**REQUIRED ACTION:**
Please rewrite the data below as a Markdown table with two columns, Number and Entry, giving each line its own row and skipping blank lines. Leave the pictures out of the answer.

**INFORMATION PROVIDED:**
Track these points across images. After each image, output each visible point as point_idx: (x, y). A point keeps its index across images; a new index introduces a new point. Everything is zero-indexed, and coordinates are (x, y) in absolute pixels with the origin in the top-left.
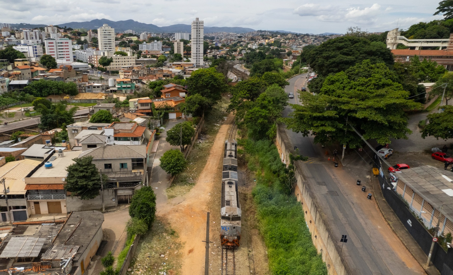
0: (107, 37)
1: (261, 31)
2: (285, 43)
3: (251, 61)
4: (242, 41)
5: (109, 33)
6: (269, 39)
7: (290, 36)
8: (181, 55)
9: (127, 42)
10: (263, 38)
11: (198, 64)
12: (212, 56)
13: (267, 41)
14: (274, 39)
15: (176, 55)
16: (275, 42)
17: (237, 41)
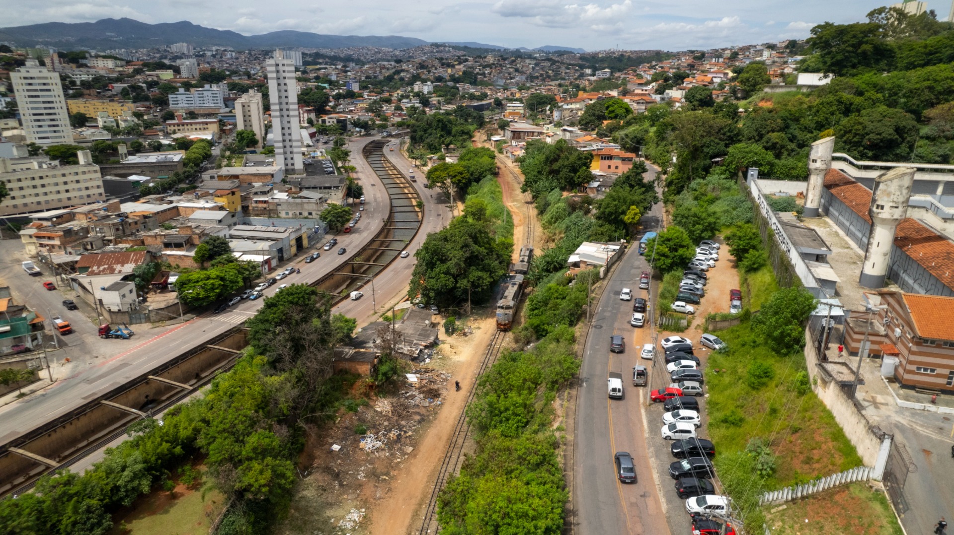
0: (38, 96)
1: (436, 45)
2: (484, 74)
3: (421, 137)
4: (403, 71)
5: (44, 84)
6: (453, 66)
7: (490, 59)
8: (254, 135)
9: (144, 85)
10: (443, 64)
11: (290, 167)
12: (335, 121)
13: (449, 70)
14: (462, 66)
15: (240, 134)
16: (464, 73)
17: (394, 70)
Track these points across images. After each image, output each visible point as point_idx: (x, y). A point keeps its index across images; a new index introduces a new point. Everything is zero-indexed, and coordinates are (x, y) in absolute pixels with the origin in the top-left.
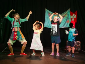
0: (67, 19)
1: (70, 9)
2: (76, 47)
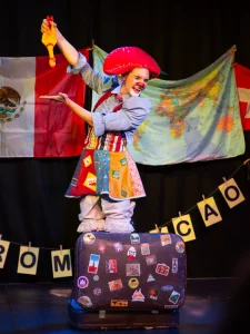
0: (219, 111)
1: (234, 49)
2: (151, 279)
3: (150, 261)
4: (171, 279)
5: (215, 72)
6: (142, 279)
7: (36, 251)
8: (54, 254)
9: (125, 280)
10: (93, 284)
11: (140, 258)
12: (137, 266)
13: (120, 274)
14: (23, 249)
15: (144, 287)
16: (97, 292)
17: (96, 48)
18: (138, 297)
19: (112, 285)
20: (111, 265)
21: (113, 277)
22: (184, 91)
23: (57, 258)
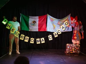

**TASK SOLUTION:**
| Number | Entry |
|---|---|
| 1 | Track these points across images. After each image, output each visible point as point_idx: (x, y). A point keeps its index across images; a new index introduces a new point. Everything is zero-indexed, and coordinates are (x, y) in absolute pixels with the origin in the top-left. |
| 2 | 0: (107, 37) |
| 3 | 1: (261, 31) |
| 4 | 2: (285, 43) |
| 5 | 3: (251, 61) |
| 6 | 4: (242, 41) |
| 7 | 5: (109, 33) |
| 8 | 6: (269, 39) |
| 9 | 7: (290, 36) |
| 10 | 8: (181, 55) |
| 11 | 9: (127, 42) |
| 12 | 10: (263, 38) |
| 13 | 11: (198, 64) |
| 14 | 12: (212, 56) |
| 15 | 13: (267, 41) |
| 16 | 14: (274, 39) |
| 17 | 15: (176, 55) |
| 18 | 16: (275, 42) |
| 19 | 17: (237, 41) |
| 20 | 0: (38, 96) |
| 21 | 1: (436, 45) |
| 22 | 2: (484, 74) |
| 23 | 3: (421, 137) |
| 24 | 4: (403, 71) |
| 25 | 5: (44, 84) |
| 26 | 6: (453, 66) |
| 27 | 7: (490, 59) |
| 28 | 8: (254, 135) |
| 29 | 9: (144, 85) |
| 30 | 10: (443, 64) |
| 31 | 11: (290, 167) |
| 32 | 12: (335, 121) |
| 33 | 13: (449, 70) |
| 34 | 14: (462, 66) |
| 35 | 15: (240, 134) |
| 36 | 16: (464, 73) |
| 37 | 17: (394, 70) |
| 38 | Track these points across images. After each image, output each visible point as point_idx: (x, y). A point keeps its index across images; a new index introduces a new point. Everything is zero-indexed, and coordinates are (x, y) in absolute pixels with the origin in the top-left. |
| 39 | 0: (67, 19) |
| 40 | 1: (70, 9) |
| 41 | 2: (76, 47) |
| 42 | 0: (219, 111) |
| 43 | 1: (234, 49) |
| 44 | 2: (151, 279) |
| 45 | 3: (150, 261) |
| 46 | 4: (171, 279) |
| 47 | 5: (215, 72) |
| 48 | 6: (142, 279) |
| 49 | 7: (36, 251) |
| 50 | 8: (54, 254) |
| 51 | 9: (125, 280) |
| 52 | 10: (93, 284) |
| 53 | 11: (140, 258) |
| 54 | 12: (137, 266) |
| 55 | 13: (120, 274) |
| 56 | 14: (23, 249) |
| 57 | 15: (144, 287) |
| 58 | 16: (97, 292) |
| 59 | 17: (96, 48) |
| 60 | 18: (138, 297) |
| 61 | 19: (112, 285) |
| 62 | 20: (111, 265) |
| 63 | 21: (113, 277) |
| 64 | 22: (184, 91) |
| 65 | 23: (57, 258) |